__Passage to read__:
++++++++++++++++++++
Can a purely thermonic cathod work?

Bob Bruhns bbruhns at erols.com
Mon Sep 12 01:01:25 CDT 2005


An electric heater is convenient, and permits some
precision of temperature and heat distribution.  But,
there are problems such as back bombardment, which can
add addtional heat to the cathode, resulting in
excessive cathode temperature in UHF and microwave
applications.  Some transmitters reduce filament
voltage during transmit to compensate for this effect.

A cathode could be heated with light through the glass,
if some means of cathode temperature regulation is
arranged.  Or, hot gas or liquid could be passed
through from the outside.  But the heating system will
have to produce temperatures of thousands of degrees
Kelvin in some cases.  Normal oxide-cathode operating
temperatures are about 1150K, and temperatures of 1500K
are needed in the manufacturing stage to process or
"form" the emissive layer.  Thoriated tungsten requires
about 2150K in normal operation, and temperatures of
about 2700K are needed in manufacturing to "activate"
the emissive layer, and sometimes up to 2850K is needed
to rejuvenate an old tube.  Pure tungsten does not
require activation, and it is the most resistant to
deterioration of its emissive layer due to aging and
ion bombardment, but its electron emission per unit
area is not as great as when thorium is added, and it
requires about 2700K in normal operation.  This causes
it to glow yellow hot.  Tungsten and thoriated tungsten
are usually used in directly-heated filamentary
cathodes of certain power tubes.  Oxide coating is more
emissive per unit area than thoriated tungsten, but it
is very sensitive to ion bombardment.  It is usually
used in indirectly-heated cathodes, but it was
sometimes used in filamentary cathodes for speed of
warmup, or for high efficiency in battery-powered
applications. The possibility of a small cathode area
makes oxide coating useful in the UHF and microwave
range.
++++++++++++++++++++
__Written instruction 1__:
Reproduce the cathode passage starting with "An electric heater" and going on through "for this effect.", swapping "transmitters" for "amplifiers".
__Written instruction 2__:
According to the cathode passage, what temperature does thoriated tungsten need in normal operation?
The material after this point has no connection to the cathode passage.

__Source data__:
++++++++++++++++++++
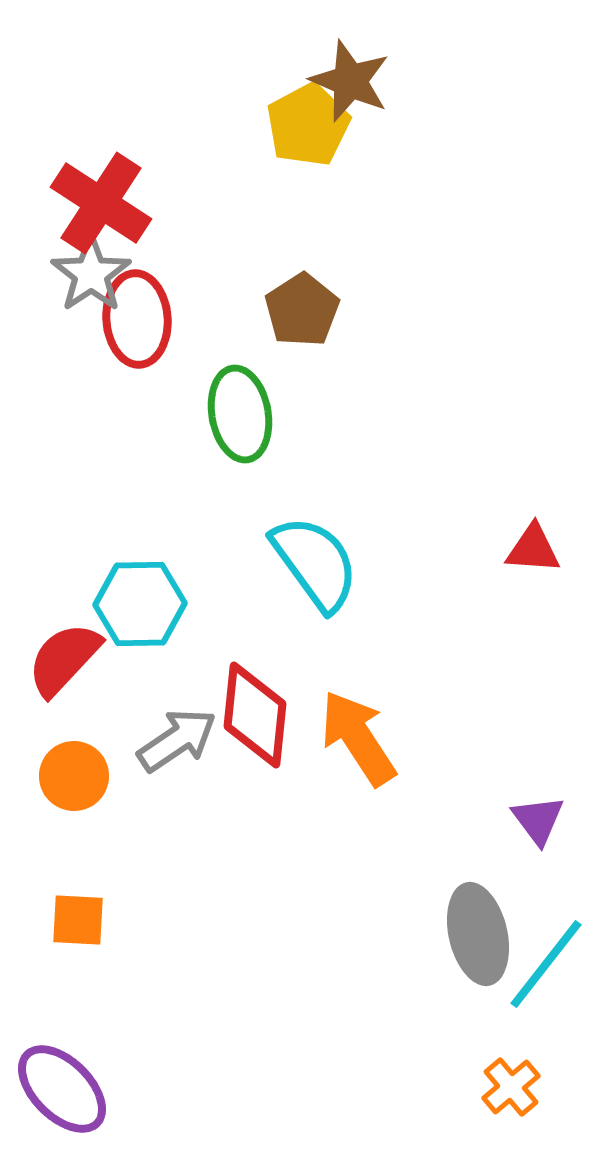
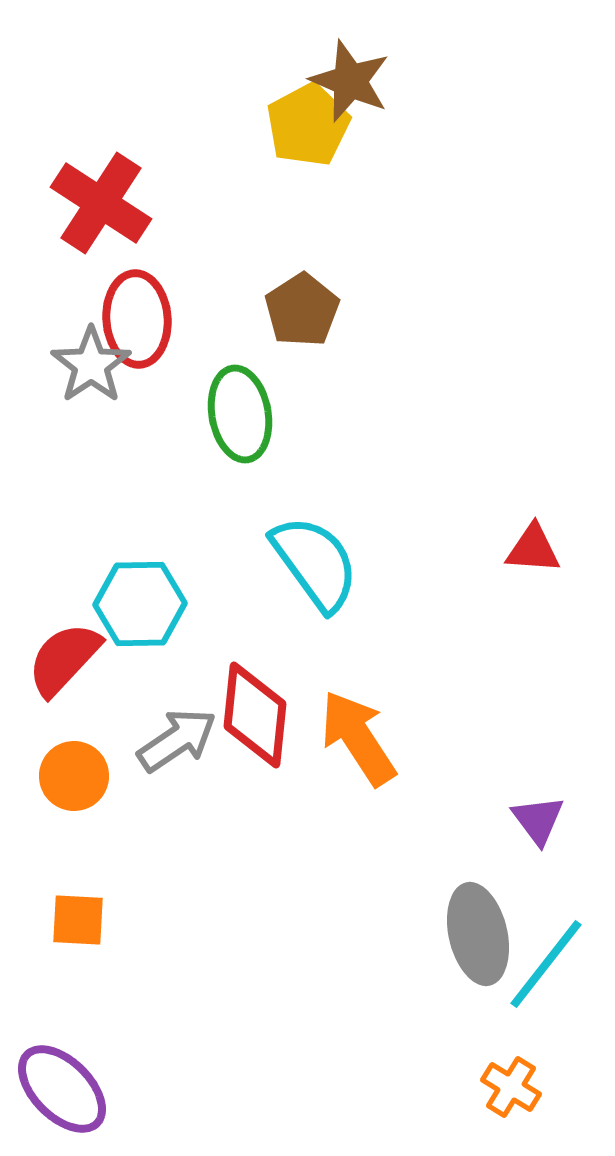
gray star: moved 91 px down
orange cross: rotated 18 degrees counterclockwise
++++++++++++++++++++
__Reply 1__:
An electric heater is convenient, and permits some
precision of temperature and heat distribution.  But,
there are problems such as back bombardment, which can
add addtional heat to the cathode, resulting in
excessive cathode temperature in UHF and microwave
applications.  Some amplifiers reduce filament
voltage during transmit to compensate for this effect.

__Reply 2__:
About 2150K.